Im Zuwanderungsstreit mit der EU gibt die Schweiz nach. Statt der ursprünglich vorgesehenen harten Begrenzung der Immigration aus dem Ausland will eine Parlamentskommission nun lediglich Arbeitskräfte bevorzugt behandeln, die bereits im Land sind. Damit kommt die Schweiz der EU entgegen, die eine Aufkündigung der seit Jahren geltenden vollen Personenfreizügigkeit strikt ablehnt. Besonders die Mitte- und Linksparteien sehen die Lösung des Streits in einem sogenannten Inländervorrang. Die Abgeordneten wollen eine ganze Reihe von Verträgen mit der Europäischen Union, die für die Schweizer Wirtschaft sehr wichtig sind, nicht aufs Spiel setzen. Der Vorschlag dürfte von der EU akzeptiert werden: Er sieht nur noch eine freiwillige Meldepflicht, aber keine Obergrenzen mehr vor.
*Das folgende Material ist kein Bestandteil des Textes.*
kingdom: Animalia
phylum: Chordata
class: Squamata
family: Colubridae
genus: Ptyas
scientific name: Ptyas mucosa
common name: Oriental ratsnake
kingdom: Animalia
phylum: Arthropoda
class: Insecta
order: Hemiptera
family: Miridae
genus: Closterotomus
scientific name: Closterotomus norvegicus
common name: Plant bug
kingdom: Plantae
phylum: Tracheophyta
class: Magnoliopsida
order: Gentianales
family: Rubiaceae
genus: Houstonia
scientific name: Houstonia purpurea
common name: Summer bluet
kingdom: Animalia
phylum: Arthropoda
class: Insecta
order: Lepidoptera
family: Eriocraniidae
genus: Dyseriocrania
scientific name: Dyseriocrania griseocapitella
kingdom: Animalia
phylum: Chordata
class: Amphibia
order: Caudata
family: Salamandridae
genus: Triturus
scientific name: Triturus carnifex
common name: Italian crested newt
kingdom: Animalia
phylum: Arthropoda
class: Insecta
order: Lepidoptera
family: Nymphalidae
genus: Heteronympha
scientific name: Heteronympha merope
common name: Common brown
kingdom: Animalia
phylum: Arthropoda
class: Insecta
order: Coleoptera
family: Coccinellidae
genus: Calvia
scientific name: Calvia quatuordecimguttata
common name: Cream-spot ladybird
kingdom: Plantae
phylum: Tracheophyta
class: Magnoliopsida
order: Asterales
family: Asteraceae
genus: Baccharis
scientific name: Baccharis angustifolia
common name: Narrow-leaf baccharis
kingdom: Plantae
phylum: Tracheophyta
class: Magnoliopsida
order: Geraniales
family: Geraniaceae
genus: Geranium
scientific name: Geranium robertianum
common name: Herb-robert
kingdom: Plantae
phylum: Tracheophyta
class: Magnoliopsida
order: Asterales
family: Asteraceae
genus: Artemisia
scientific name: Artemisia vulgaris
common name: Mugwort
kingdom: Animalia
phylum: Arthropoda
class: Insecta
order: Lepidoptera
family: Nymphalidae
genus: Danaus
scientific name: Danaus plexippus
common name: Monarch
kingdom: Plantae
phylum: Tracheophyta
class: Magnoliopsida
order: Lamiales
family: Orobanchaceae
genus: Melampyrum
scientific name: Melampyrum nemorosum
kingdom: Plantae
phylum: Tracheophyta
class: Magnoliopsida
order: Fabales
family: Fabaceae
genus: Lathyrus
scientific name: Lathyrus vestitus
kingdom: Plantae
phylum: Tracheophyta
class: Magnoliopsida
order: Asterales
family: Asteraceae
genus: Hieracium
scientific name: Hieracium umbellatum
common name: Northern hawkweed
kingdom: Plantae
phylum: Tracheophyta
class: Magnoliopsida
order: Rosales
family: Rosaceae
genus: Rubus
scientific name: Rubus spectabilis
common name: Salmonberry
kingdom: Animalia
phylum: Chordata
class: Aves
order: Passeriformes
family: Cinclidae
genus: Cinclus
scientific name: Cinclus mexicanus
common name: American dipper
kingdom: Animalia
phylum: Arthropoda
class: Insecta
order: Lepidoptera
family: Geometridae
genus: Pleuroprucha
In einer Notsituation könne zwar über Begrenzungen diskutiert werden, der EU soll jedoch ein Veto eingeräumt werden, mit dem sie alle Obergrenzen verhindern kann.
Der Vorschlag ist im Grunde das Gegenteil dessen, was die Schweizer in der jüngsten Volksbefragung entschieden hatten: Zum Thema Masseneinwanderung haben die Schweizer Wähler eine Begrenzung gefordert. Der für Einwanderung zuständige Nationalrat Roger Köppel sagte im Schweizer Fernsehen am Freitag, dass der Vorschlag dr Kommission ein "Skandal" sei, weil der Wäherwille ignoriert werde. Der Vorschlage mache Volksabstimmungen zu "Juxveranstaltungen" und stelle die direkte Demokratie in der Schweiz in Frage. Die Schweizerische Volkspartei, der Köppel angehört, bezeichnete den Vorschlag als zu vage und als Verrat am Willen des Volkes. 2014 hatten sich die Schweizer für eine markante Drosselung der Zuwanderung ausgesprochen, die Regierung schlug darauf die Einführung von harten Quoten für Ausländer im kommenden Jahr vor. Die Parlamentskommission will mit ihrem Vorschlag, über den die Abgeordneten schon bald abstimmen sollen, eine Konfrontation mit der EU vermeiden.
Eine Antwort aus Brüssel erhofft sich die Schweiz von einem Treffen der Regierung mit EU-Kommissionspräsident Jean-Claude Juncker Mitte des Monats. Bisher hat Brüssel kaum Bereitschaft gezeigt, mit der Schweiz zu verhandeln und von ihrer harten Haltung abzuweichen. Nicht einfacher macht das Brexit-Votum die Situation. Denn die EU ist überzeugt, dass ein Kompromiss mit der Schweiz Forderungen der Briten befeuern könnte.
Die NZZ lobt den Vorschlag und schreibt, dass der Kommission die Quadratur des Kreises gelungen sei.